| TASK OBJECTIVE |
Lines from the one with "mouse_move(565, 239)" up to and including the one with "left_click_drag(551, 211, 568, 234)" are to be copied exactly from the records below, without their pictures.
*** Opening INFORMATION SHOWN ***
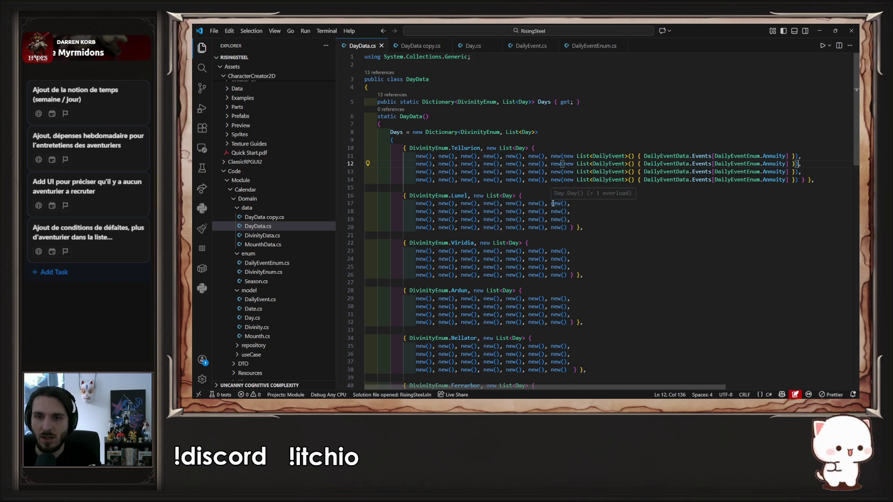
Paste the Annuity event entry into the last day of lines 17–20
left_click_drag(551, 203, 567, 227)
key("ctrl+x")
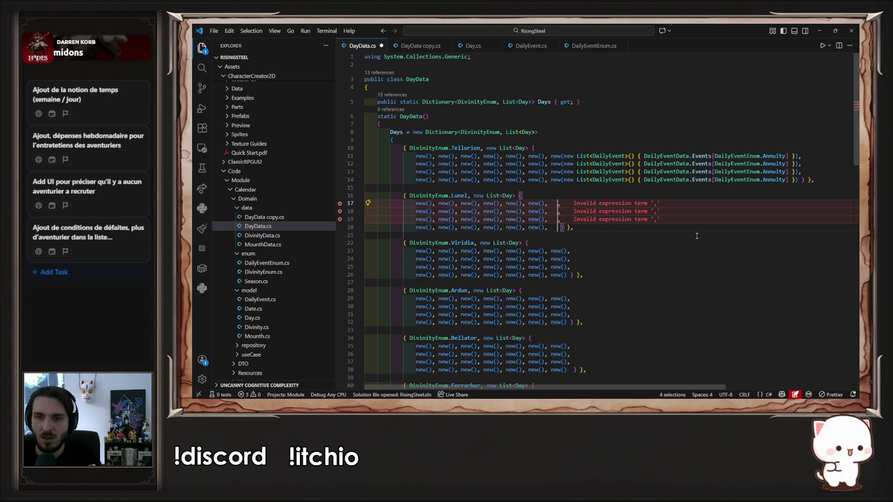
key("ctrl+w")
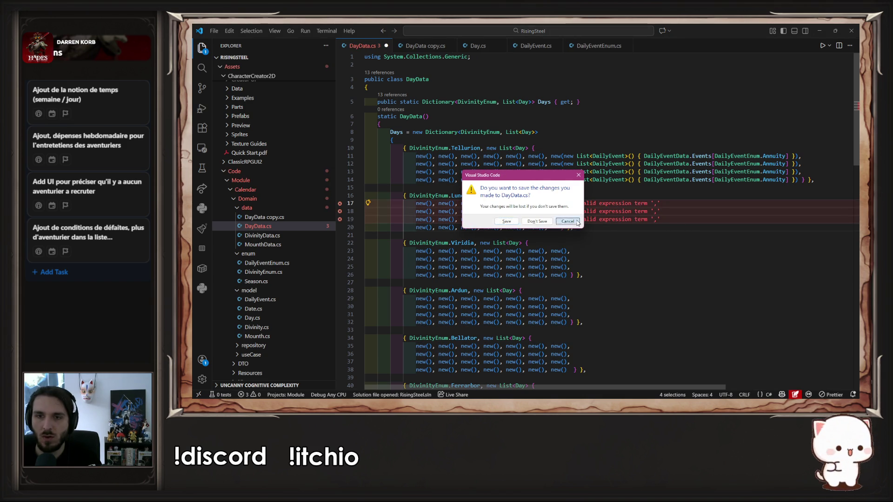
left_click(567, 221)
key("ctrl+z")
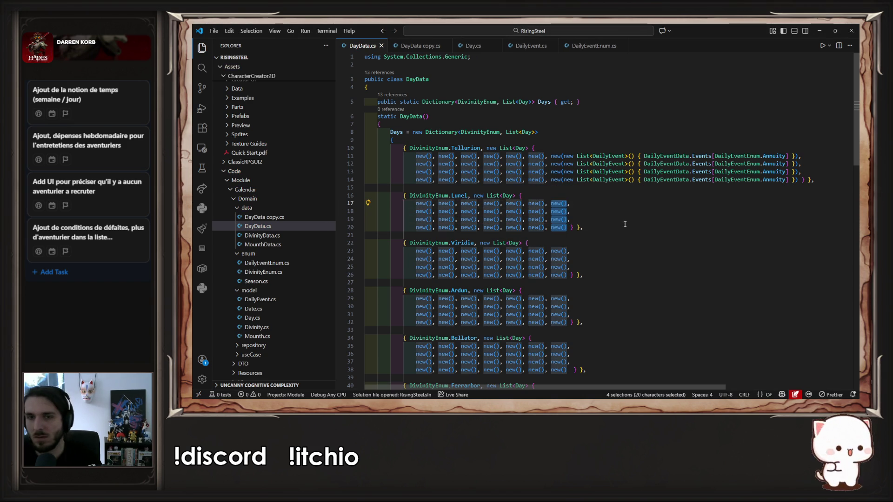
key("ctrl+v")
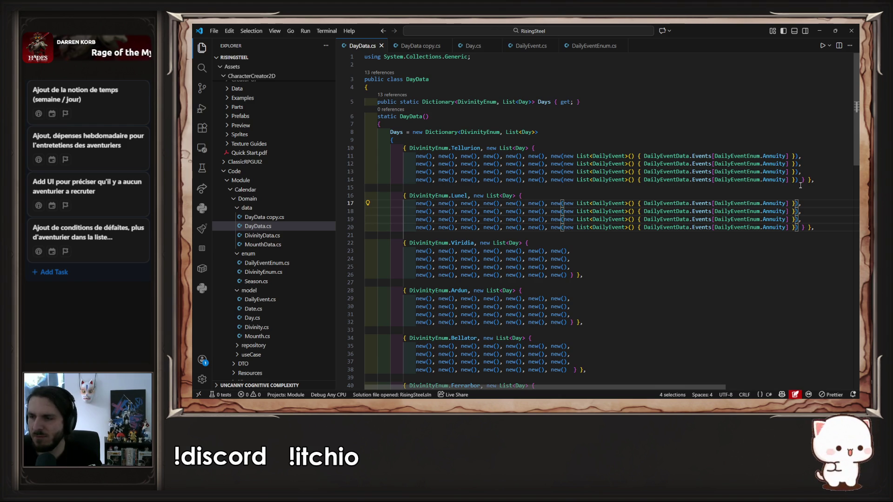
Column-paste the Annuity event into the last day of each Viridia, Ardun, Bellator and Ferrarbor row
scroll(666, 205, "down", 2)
*** Closing INFORMATION SHOWN ***
*** Opening INFORMATION SHOWN ***
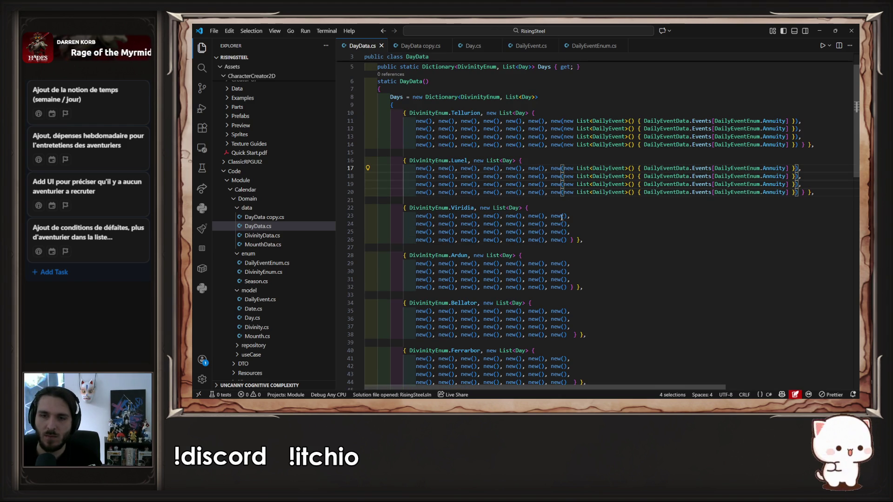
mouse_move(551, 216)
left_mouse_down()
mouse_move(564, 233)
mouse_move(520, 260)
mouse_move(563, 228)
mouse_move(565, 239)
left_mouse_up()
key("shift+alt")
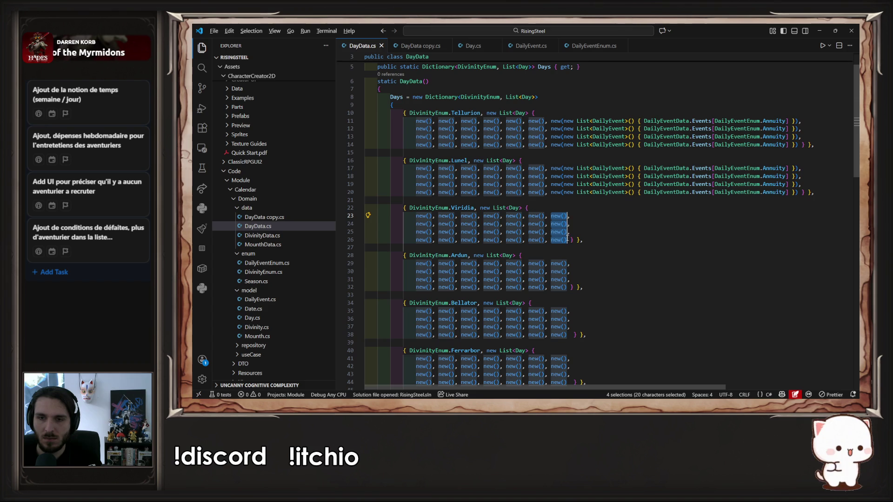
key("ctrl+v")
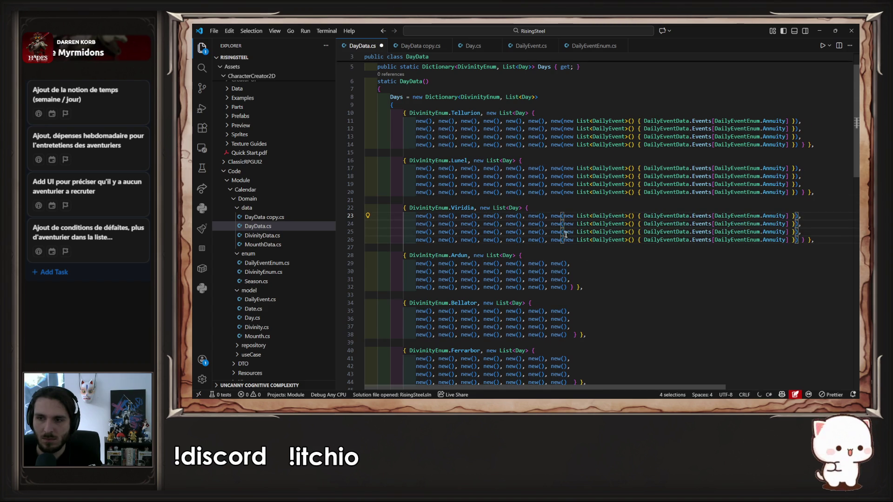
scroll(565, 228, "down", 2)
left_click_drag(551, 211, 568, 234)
*** Closing INFORMATION SHOWN ***
| RESPONSE AREA |
mouse_move(565, 239)
left_mouse_up()
key("shift+alt")
key("ctrl+v")
scroll(565, 228, "down", 2)
left_click_drag(551, 211, 568, 234)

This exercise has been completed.